Hard-hearted and politically motivated would be charitable terms for what the British did, but much harsher descriptions would be far more apt. Tramp steamers and old cargo ships crammed with survivors bearing concentration camp tattoos on their arms were stopped, some within sight of Israel’s coastal towns and cities and turned away, their passengers were then interned in detention camps on the island of Cyprus, which the British also controlled. The American Jewish Joint Distribution Committee provided assistance to the internees, but day-to-day life was difficult.
There were nine such camps. Among the 54,000 Jews who populated them from 1945 to early 1949 were my cousins and my wife’s uncle. The motion picture “Exodus” depicts life on Cyprus, with detainees living in corrugated tin huts and tents, their sole protection from the harsh Mediterranean sun. And there they waited, uncertain and undoubtedly anxious about their future.
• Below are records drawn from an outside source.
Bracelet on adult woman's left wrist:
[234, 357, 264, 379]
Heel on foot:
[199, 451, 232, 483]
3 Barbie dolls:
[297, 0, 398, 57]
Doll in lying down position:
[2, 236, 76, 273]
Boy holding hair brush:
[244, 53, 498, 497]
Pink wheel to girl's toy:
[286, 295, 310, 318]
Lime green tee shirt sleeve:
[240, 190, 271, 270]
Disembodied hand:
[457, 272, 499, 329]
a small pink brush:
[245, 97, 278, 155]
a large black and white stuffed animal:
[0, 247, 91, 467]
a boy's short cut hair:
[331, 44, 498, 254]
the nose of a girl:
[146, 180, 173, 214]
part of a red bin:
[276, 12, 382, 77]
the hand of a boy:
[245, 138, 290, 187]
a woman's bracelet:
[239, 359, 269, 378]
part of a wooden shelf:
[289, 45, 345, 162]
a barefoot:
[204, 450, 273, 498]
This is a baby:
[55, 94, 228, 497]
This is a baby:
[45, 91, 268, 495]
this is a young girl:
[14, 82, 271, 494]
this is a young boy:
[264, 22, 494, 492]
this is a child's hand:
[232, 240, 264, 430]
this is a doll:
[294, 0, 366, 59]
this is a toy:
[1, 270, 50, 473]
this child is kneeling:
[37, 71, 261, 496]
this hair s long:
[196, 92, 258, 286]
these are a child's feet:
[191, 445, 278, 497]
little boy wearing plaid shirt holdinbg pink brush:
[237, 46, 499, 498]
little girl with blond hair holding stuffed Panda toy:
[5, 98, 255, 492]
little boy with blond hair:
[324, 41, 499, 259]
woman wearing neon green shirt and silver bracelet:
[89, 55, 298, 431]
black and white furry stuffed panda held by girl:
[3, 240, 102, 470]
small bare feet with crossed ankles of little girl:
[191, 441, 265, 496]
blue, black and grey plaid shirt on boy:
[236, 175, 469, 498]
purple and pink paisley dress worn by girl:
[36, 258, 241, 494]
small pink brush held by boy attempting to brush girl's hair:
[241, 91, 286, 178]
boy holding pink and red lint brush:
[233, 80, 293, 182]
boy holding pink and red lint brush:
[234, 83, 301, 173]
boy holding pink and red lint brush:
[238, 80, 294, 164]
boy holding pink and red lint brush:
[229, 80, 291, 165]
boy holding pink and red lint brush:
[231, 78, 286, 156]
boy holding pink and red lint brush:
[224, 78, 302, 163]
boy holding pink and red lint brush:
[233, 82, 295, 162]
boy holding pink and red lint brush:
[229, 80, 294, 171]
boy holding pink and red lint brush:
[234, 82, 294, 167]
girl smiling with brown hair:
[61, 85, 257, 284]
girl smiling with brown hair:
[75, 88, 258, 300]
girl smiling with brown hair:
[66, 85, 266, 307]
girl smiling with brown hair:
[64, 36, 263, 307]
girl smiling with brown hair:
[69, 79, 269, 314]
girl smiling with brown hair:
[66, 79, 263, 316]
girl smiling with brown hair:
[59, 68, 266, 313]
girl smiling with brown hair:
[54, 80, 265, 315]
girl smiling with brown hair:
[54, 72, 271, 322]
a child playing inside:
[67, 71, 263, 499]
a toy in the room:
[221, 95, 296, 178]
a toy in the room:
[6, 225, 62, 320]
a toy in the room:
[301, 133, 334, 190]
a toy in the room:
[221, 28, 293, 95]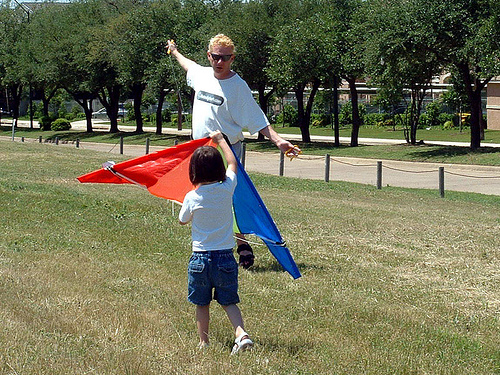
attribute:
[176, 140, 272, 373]
girl — young, foot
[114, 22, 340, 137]
man — wearing, flying, looking, holding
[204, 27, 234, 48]
hair — curly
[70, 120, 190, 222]
kite — red, string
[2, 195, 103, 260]
grass — green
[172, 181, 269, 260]
shirt — white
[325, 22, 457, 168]
tree — leave, many, row, lined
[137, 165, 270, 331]
child — holding, wearing, small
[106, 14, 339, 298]
people — standing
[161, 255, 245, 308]
short — denim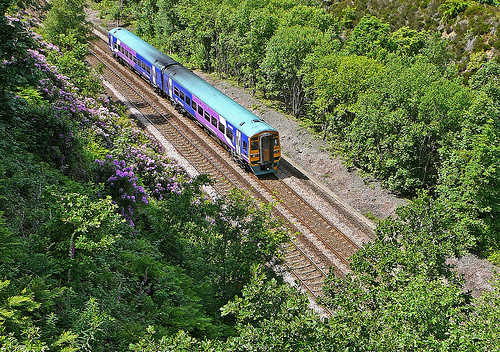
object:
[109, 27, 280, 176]
train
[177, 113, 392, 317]
tracks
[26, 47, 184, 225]
flower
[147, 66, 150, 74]
windows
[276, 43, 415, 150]
trees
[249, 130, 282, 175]
front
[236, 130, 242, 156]
doors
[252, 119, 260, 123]
marks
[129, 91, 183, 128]
shadow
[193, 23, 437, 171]
wilderness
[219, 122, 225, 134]
window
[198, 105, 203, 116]
glass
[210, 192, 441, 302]
ground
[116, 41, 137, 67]
purple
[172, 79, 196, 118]
blue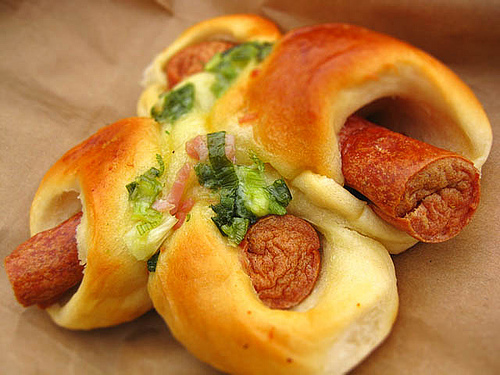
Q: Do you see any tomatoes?
A: Yes, there is a tomato.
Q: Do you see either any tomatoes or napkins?
A: Yes, there is a tomato.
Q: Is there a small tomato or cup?
A: Yes, there is a small tomato.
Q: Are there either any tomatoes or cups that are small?
A: Yes, the tomato is small.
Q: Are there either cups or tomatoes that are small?
A: Yes, the tomato is small.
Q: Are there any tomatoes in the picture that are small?
A: Yes, there is a small tomato.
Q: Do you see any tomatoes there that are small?
A: Yes, there is a tomato that is small.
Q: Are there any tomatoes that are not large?
A: Yes, there is a small tomato.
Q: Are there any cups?
A: No, there are no cups.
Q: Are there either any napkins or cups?
A: No, there are no cups or napkins.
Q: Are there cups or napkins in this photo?
A: No, there are no cups or napkins.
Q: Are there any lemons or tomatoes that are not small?
A: No, there is a tomato but it is small.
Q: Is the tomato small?
A: Yes, the tomato is small.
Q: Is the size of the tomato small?
A: Yes, the tomato is small.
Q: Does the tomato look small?
A: Yes, the tomato is small.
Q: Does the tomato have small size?
A: Yes, the tomato is small.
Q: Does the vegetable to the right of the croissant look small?
A: Yes, the tomato is small.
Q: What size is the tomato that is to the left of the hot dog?
A: The tomato is small.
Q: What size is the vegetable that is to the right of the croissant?
A: The tomato is small.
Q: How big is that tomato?
A: The tomato is small.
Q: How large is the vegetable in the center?
A: The tomato is small.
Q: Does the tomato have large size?
A: No, the tomato is small.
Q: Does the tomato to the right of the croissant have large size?
A: No, the tomato is small.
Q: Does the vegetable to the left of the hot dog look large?
A: No, the tomato is small.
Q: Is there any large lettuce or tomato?
A: No, there is a tomato but it is small.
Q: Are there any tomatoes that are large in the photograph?
A: No, there is a tomato but it is small.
Earlier this year, when B’nai B’rith International President Gary P. Saltzman and I participated in the annual Conference of Presidents leadership mission, we spent a day in Nicosia, the capital of Cyprus. Israel enjoys excellent relations with the island nation, and we heard remarks from its president, Nicos Anastasiades, and other high ranking officials. From the presidential palace, we proceeded to the site of the old British Military Hospital, where one of the most heartwarming ceremonies I have ever witnessed took place.
We learned that, in that hospital, many of the 2,200 babies were born to Holocaust survivors on Cyprus between 1946 and early 1949. A monument to those births, a project initiated by a survivor-detainee, has been erected on the site. Speaking to us that day were the Israeli ambassador to Cyprus, Yael Ravia-Zadok, and the Cypriot defense minister, Christoforos Fokaides.
In his remarks, Fokaides noted “that hope can be found even in dark times. It is for this reason that Cyprus is, as depicted by Yad Vashem, a corner of hope, marking the start of a new beginning.” He said that local residents shared food and clothing with the detainees, and as some of those interned have noted, “the grace exhibited by local Cypriot communities toward them contributed to the start of the restoration of their shattered belief in what is good in humanity.”
During the ceremony, the Cypriot and Israeli flags fluttered in a late winter breeze, blowing under a cloudless sky. Since then, I have thought often about the births of those babies to parents who only months before had experienced the worst possible horror known to mankind. Despite their detention, they would not be denied their future. Nor would their fellow Jews in pre-state Israel, who would declare a sovereign Jewish state a short time later.
In this year, when we celebrate the realization of the Zionist dream, let’s think of all those who made it happen, and flourish, including those detained—and born—in Cyprus, on their way to the Jewish homeland.